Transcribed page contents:
-=-=-

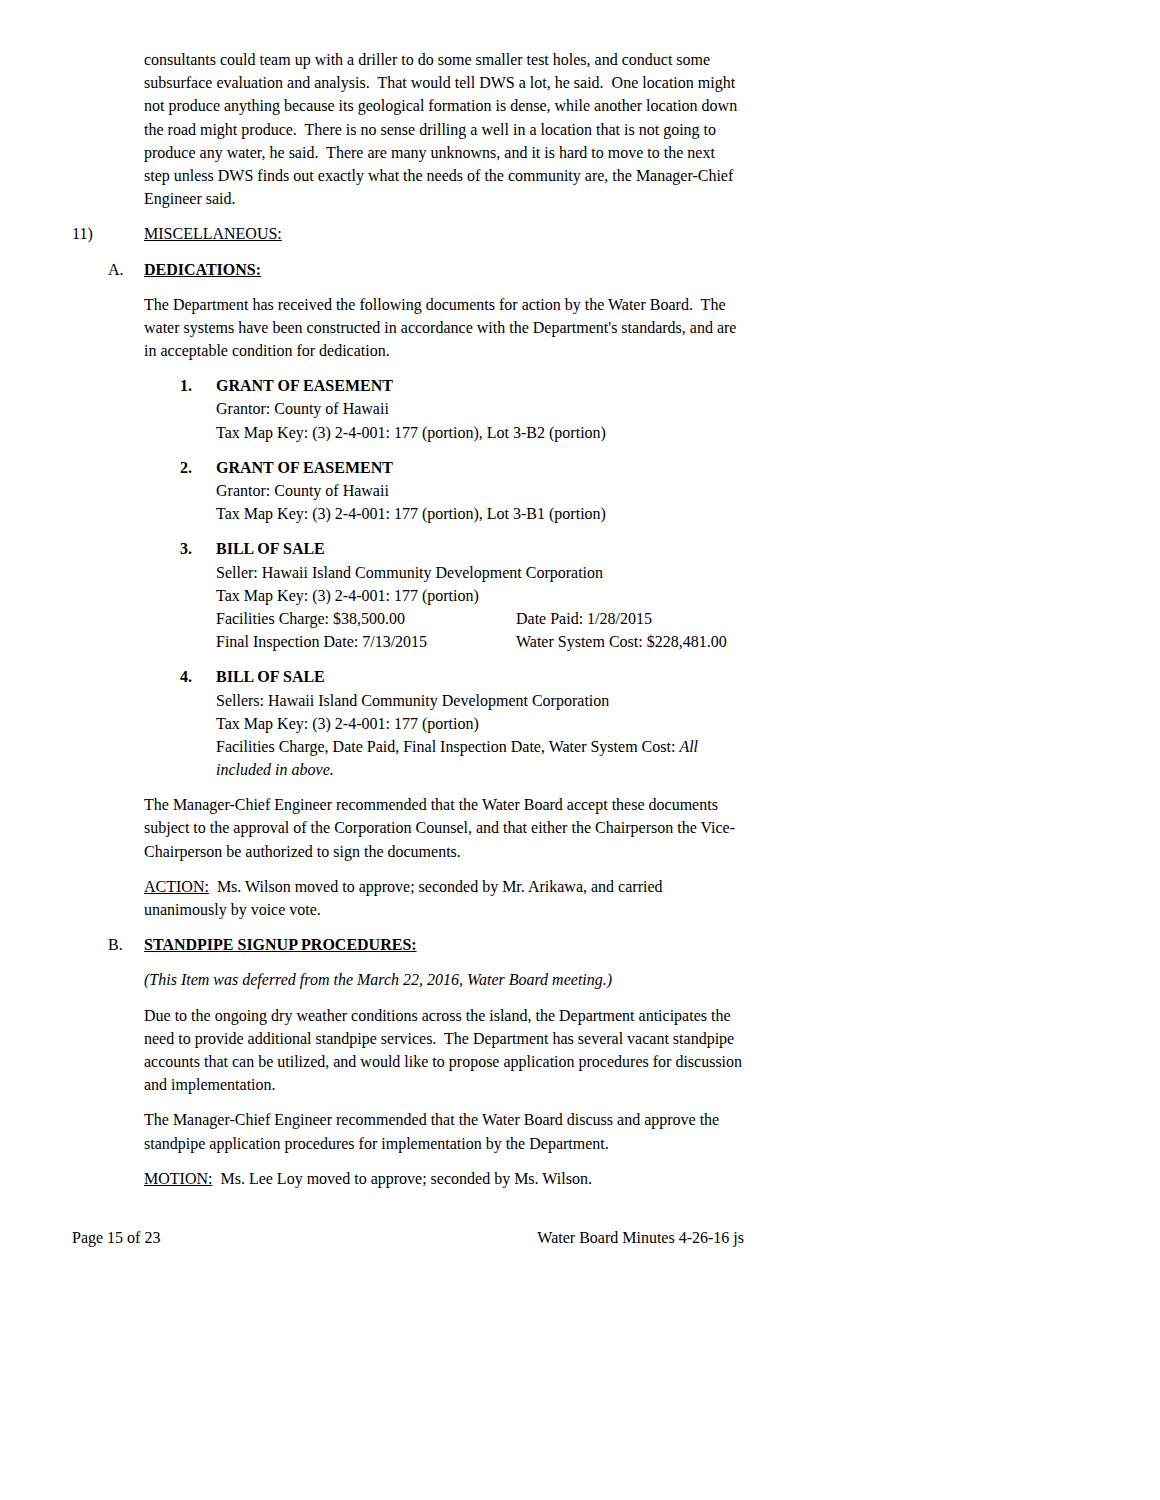consultants could team up with a driller to do some smaller test holes, and conduct some subsurface evaluation and analysis. That would tell DWS a lot, he said. One location might not produce anything because its geological formation is dense, while another location down the road might produce. There is no sense drilling a well in a location that is not going to produce any water, he said. There are many unknowns, and it is hard to move to the next step unless DWS finds out exactly what the needs of the community are, the Manager-Chief Engineer said.
11) MISCELLANEOUS:
A. DEDICATIONS:
The Department has received the following documents for action by the Water Board. The water systems have been constructed in accordance with the Department's standards, and are in acceptable condition for dedication.
1. GRANT OF EASEMENT
Grantor: County of Hawaii
Tax Map Key: (3) 2-4-001: 177 (portion), Lot 3-B2 (portion)
2. GRANT OF EASEMENT
Grantor: County of Hawaii
Tax Map Key: (3) 2-4-001: 177 (portion), Lot 3-B1 (portion)
3. BILL OF SALE
Seller: Hawaii Island Community Development Corporation
Tax Map Key: (3) 2-4-001: 177 (portion)
Facilities Charge: $38,500.00 Date Paid: 1/28/2015 Final Inspection Date: 7/13/2015 Water System Cost: $228,481.00
4. BILL OF SALE
Sellers: Hawaii Island Community Development Corporation
Tax Map Key: (3) 2-4-001: 177 (portion)
Facilities Charge, Date Paid, Final Inspection Date, Water System Cost: All included in above.
The Manager-Chief Engineer recommended that the Water Board accept these documents subject to the approval of the Corporation Counsel, and that either the Chairperson the Vice-Chairperson be authorized to sign the documents.
ACTION: Ms. Wilson moved to approve; seconded by Mr. Arikawa, and carried unanimously by voice vote.
B. STANDPIPE SIGNUP PROCEDURES:
(This Item was deferred from the March 22, 2016, Water Board meeting.)
Due to the ongoing dry weather conditions across the island, the Department anticipates the need to provide additional standpipe services. The Department has several vacant standpipe accounts that can be utilized, and would like to propose application procedures for discussion and implementation.
The Manager-Chief Engineer recommended that the Water Board discuss and approve the standpipe application procedures for implementation by the Department.
MOTION: Ms. Lee Loy moved to approve; seconded by Ms. Wilson.
Page 15 of 23 Water Board Minutes 4-26-16 js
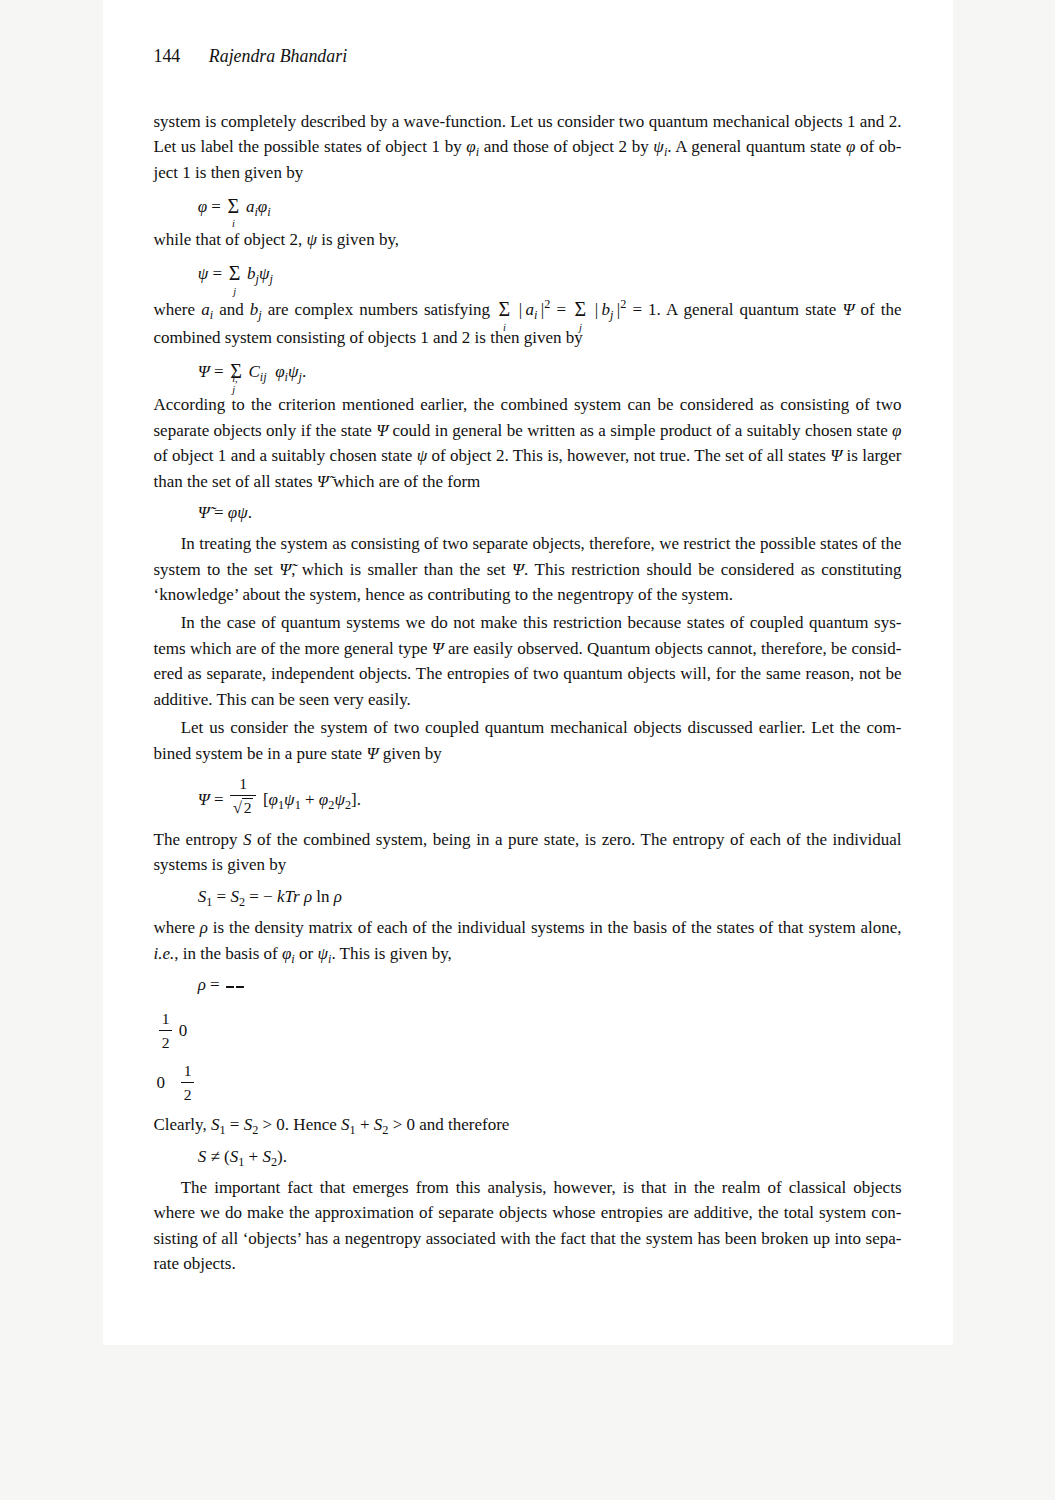144 Rajendra Bhandari
system is completely described by a wave-function. Let us consider two quantum mechanical objects 1 and 2. Let us label the possible states of object 1 by φi and those of object 2 by ψi. A general quantum state φ of object 1 is then given by
φ = Σi aiφi
while that of object 2, ψ is given by,
ψ = Σj bjψj
where ai and bj are complex numbers satisfying Σi | ai |2 = Σj | bj |2 = 1. A general quantum state Ψ of the combined system consisting of objects 1 and 2 is then given by
Ψ = Σi, j Cij φiψj.
According to the criterion mentioned earlier, the combined system can be considered as consisting of two separate objects only if the state Ψ could in general be written as a simple product of a suitably chosen state φ of object 1 and a suitably chosen state ψ of object 2. This is, however, not true. The set of all states Ψ is larger than the set of all states Ψ̃ which are of the form
Ψ̃ = φψ.
In treating the system as consisting of two separate objects, therefore, we restrict the possible states of the system to the set Ψ̃, which is smaller than the set Ψ. This restriction should be considered as constituting ‘knowledge’ about the system, hence as contributing to the negentropy of the system.
In the case of quantum systems we do not make this restriction because states of coupled quantum systems which are of the more general type Ψ are easily observed. Quantum objects cannot, therefore, be considered as separate, independent objects. The entropies of two quantum objects will, for the same reason, not be additive. This can be seen very easily.
Let us consider the system of two coupled quantum mechanical objects discussed earlier. Let the combined system be in a pure state Ψ given by
Ψ = 1√2 [φ1ψ1 + φ2ψ2].
The entropy S of the combined system, being in a pure state, is zero. The entropy of each of the individual systems is given by
S1 = S2 = − kTr ρ ln ρ
where ρ is the density matrix of each of the individual systems in the basis of the states of that system alone, i.e., in the basis of φi or ψi. This is given by,
ρ =
| 1 2 | 0 |
| 0 | 1 2 |
Clearly, S1 = S2 > 0. Hence S1 + S2 > 0 and therefore
S ≠ (S1 + S2).
The important fact that emerges from this analysis, however, is that in the realm of classical objects where we do make the approximation of separate objects whose entropies are additive, the total system consisting of all ‘objects’ has a negentropy associated with the fact that the system has been broken up into separate objects.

-=-=-

• [PROMPT]
Strip out the images, then output the records above word for word.

• [RESULT]
consultants could team up with a driller to do some smaller test holes, and conduct some subsurface evaluation and analysis. That would tell DWS a lot, he said. One location might not produce anything because its geological formation is dense, while another location down the road might produce. There is no sense drilling a well in a location that is not going to produce any water, he said. There are many unknowns, and it is hard to move to the next step unless DWS finds out exactly what the needs of the community are, the Manager-Chief Engineer said.
11) MISCELLANEOUS:
A. DEDICATIONS:
The Department has received the following documents for action by the Water Board. The water systems have been constructed in accordance with the Department's standards, and are in acceptable condition for dedication.
1. GRANT OF EASEMENT
Grantor: County of Hawaii
Tax Map Key: (3) 2-4-001: 177 (portion), Lot 3-B2 (portion)
2. GRANT OF EASEMENT
Grantor: County of Hawaii
Tax Map Key: (3) 2-4-001: 177 (portion), Lot 3-B1 (portion)
3. BILL OF SALE
Seller: Hawaii Island Community Development Corporation
Tax Map Key: (3) 2-4-001: 177 (portion)
Facilities Charge: $38,500.00 Date Paid: 1/28/2015 Final Inspection Date: 7/13/2015 Water System Cost: $228,481.00
4. BILL OF SALE
Sellers: Hawaii Island Community Development Corporation
Tax Map Key: (3) 2-4-001: 177 (portion)
Facilities Charge, Date Paid, Final Inspection Date, Water System Cost: All included in above.
The Manager-Chief Engineer recommended that the Water Board accept these documents subject to the approval of the Corporation Counsel, and that either the Chairperson the Vice-Chairperson be authorized to sign the documents.
ACTION: Ms. Wilson moved to approve; seconded by Mr. Arikawa, and carried unanimously by voice vote.
B. STANDPIPE SIGNUP PROCEDURES:
(This Item was deferred from the March 22, 2016, Water Board meeting.)
Due to the ongoing dry weather conditions across the island, the Department anticipates the need to provide additional standpipe services. The Department has several vacant standpipe accounts that can be utilized, and would like to propose application procedures for discussion and implementation.
The Manager-Chief Engineer recommended that the Water Board discuss and approve the standpipe application procedures for implementation by the Department.
MOTION: Ms. Lee Loy moved to approve; seconded by Ms. Wilson.
Page 15 of 23 Water Board Minutes 4-26-16 js
144 Rajendra Bhandari
system is completely described by a wave-function. Let us consider two quantum mechanical objects 1 and 2. Let us label the possible states of object 1 by φi and those of object 2 by ψi. A general quantum state φ of object 1 is then given by
φ = Σi aiφi
while that of object 2, ψ is given by,
ψ = Σj bjψj
where ai and bj are complex numbers satisfying Σi | ai |2 = Σj | bj |2 = 1. A general quantum state Ψ of the combined system consisting of objects 1 and 2 is then given by
Ψ = Σi, j Cij φiψj.
According to the criterion mentioned earlier, the combined system can be considered as consisting of two separate objects only if the state Ψ could in general be written as a simple product of a suitably chosen state φ of object 1 and a suitably chosen state ψ of object 2. This is, however, not true. The set of all states Ψ is larger than the set of all states Ψ̃ which are of the form
Ψ̃ = φψ.
In treating the system as consisting of two separate objects, therefore, we restrict the possible states of the system to the set Ψ̃, which is smaller than the set Ψ. This restriction should be considered as constituting ‘knowledge’ about the system, hence as contributing to the negentropy of the system.
In the case of quantum systems we do not make this restriction because states of coupled quantum systems which are of the more general type Ψ are easily observed. Quantum objects cannot, therefore, be considered as separate, independent objects. The entropies of two quantum objects will, for the same reason, not be additive. This can be seen very easily.
Let us consider the system of two coupled quantum mechanical objects discussed earlier. Let the combined system be in a pure state Ψ given by
Ψ = 1√2 [φ1ψ1 + φ2ψ2].
The entropy S of the combined system, being in a pure state, is zero. The entropy of each of the individual systems is given by
S1 = S2 = − kTr ρ ln ρ
where ρ is the density matrix of each of the individual systems in the basis of the states of that system alone, i.e., in the basis of φi or ψi. This is given by,
ρ =
| 1 2 | 0 |
| 0 | 1 2 |
Clearly, S1 = S2 > 0. Hence S1 + S2 > 0 and therefore
S ≠ (S1 + S2).
The important fact that emerges from this analysis, however, is that in the realm of classical objects where we do make the approximation of separate objects whose entropies are additive, the total system consisting of all ‘objects’ has a negentropy associated with the fact that the system has been broken up into separate objects.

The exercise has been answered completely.